> **Given records**:
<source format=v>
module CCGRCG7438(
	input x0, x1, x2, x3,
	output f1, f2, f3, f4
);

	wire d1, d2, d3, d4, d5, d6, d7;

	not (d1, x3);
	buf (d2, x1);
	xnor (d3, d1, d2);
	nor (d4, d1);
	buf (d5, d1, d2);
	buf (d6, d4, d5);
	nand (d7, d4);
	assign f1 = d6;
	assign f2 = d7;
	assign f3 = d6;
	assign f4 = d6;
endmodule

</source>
* * *
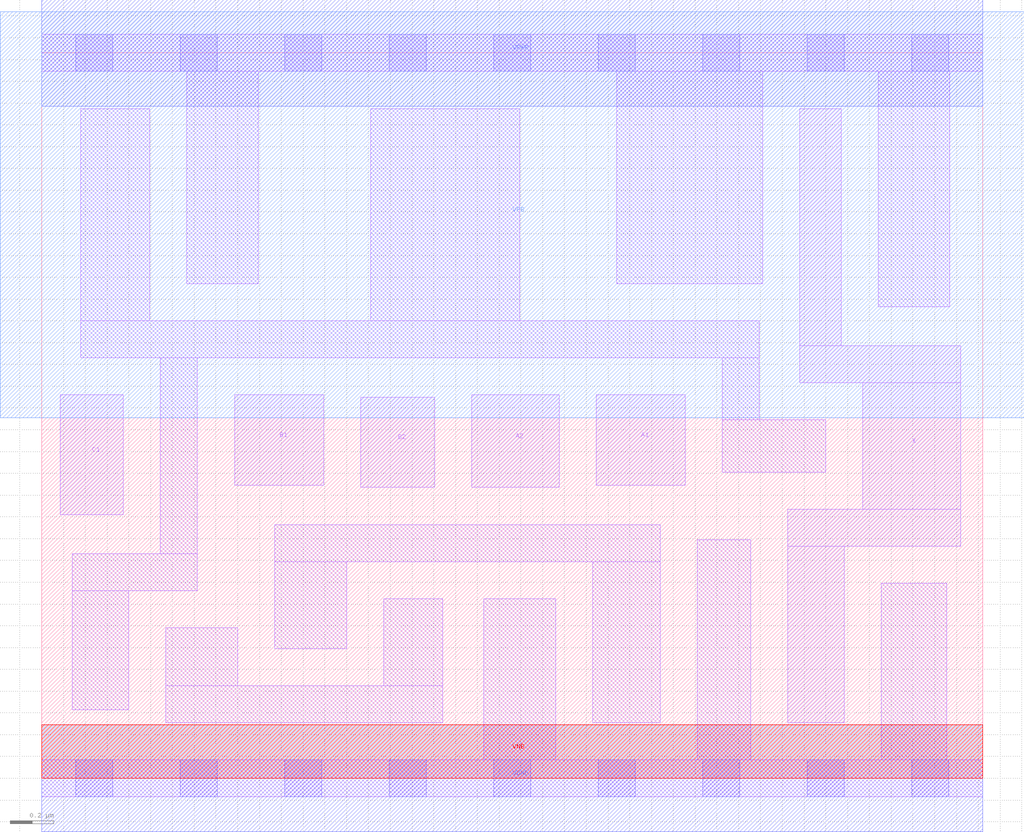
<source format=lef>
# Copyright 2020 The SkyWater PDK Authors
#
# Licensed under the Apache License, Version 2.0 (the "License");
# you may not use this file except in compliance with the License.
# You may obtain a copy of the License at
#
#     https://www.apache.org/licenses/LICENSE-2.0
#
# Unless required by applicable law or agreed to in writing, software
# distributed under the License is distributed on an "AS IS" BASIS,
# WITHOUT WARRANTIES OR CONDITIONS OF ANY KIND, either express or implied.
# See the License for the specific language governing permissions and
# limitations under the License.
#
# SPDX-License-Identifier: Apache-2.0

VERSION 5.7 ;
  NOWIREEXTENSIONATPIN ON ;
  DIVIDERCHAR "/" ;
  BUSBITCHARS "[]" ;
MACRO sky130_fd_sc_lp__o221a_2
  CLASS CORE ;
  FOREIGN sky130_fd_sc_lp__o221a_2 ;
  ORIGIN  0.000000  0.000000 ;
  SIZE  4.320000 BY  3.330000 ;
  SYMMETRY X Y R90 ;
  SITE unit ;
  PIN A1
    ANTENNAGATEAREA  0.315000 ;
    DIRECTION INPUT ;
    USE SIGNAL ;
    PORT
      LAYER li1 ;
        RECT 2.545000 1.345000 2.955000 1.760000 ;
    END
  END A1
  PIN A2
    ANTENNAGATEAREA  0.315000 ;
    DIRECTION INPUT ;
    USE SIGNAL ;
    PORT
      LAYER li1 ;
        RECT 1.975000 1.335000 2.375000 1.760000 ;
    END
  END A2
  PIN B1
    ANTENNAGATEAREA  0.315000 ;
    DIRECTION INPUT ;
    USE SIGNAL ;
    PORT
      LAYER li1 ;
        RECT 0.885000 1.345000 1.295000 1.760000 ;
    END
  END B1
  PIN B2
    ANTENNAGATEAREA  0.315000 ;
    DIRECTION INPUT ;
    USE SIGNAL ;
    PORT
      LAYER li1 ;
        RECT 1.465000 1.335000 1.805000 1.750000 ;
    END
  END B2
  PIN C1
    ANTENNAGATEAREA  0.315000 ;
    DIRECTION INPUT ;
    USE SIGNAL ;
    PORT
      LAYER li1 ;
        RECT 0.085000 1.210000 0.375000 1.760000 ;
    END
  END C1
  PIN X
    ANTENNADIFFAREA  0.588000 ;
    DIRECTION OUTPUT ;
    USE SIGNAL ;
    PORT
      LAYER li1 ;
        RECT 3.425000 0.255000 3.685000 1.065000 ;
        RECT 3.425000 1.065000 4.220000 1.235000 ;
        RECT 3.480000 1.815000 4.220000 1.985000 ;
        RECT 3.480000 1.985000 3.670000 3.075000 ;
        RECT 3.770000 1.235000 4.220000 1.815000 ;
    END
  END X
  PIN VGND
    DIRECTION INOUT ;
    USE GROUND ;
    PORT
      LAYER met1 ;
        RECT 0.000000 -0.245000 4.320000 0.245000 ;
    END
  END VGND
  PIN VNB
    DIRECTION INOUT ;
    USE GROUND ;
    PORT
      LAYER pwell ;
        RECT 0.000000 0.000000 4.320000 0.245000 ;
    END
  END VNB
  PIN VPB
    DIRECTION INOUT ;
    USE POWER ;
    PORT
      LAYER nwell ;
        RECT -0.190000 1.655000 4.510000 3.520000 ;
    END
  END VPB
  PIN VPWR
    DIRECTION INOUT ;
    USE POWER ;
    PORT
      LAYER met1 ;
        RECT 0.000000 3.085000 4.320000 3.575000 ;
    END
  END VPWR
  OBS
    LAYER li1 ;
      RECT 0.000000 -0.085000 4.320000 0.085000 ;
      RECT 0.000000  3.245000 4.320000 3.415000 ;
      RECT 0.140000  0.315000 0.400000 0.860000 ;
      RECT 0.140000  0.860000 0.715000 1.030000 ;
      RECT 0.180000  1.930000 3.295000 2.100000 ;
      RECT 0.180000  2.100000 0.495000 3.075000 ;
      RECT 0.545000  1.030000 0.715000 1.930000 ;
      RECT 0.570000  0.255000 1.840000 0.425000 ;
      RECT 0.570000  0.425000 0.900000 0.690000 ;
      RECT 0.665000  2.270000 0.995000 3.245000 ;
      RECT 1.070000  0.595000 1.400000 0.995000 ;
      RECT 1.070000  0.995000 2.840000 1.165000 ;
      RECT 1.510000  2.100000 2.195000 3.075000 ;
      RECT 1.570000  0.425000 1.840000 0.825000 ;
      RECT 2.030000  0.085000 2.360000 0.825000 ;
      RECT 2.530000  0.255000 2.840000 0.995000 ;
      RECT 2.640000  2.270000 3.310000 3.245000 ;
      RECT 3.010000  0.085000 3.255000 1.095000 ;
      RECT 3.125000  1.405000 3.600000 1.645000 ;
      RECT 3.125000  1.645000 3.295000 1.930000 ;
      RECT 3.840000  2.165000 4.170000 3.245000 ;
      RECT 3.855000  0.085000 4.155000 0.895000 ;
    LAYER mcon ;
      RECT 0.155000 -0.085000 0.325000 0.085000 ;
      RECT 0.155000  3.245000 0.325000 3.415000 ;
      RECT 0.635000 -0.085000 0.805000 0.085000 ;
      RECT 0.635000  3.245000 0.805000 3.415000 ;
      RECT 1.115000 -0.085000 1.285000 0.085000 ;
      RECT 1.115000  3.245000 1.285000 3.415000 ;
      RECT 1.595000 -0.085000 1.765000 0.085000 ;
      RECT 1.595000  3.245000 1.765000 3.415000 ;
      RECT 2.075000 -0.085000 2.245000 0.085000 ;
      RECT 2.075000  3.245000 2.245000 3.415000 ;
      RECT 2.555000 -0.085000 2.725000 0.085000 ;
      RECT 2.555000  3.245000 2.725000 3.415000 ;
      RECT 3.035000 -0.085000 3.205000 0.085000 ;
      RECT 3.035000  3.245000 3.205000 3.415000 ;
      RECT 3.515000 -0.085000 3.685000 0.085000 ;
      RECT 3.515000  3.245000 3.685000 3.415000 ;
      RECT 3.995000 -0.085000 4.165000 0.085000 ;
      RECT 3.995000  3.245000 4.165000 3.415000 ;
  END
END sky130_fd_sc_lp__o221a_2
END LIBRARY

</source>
* * *
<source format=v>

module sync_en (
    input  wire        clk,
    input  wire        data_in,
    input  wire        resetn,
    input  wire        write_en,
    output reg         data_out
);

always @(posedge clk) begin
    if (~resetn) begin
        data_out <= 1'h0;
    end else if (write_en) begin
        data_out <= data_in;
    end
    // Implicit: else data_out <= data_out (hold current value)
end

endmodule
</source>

> **Task to complete**: Search the preceding listing for "assign", then copy every line that holds it.

> **Result**:
	assign f1 = d6;
	assign f2 = d7;
	assign f3 = d6;
	assign f4 = d6;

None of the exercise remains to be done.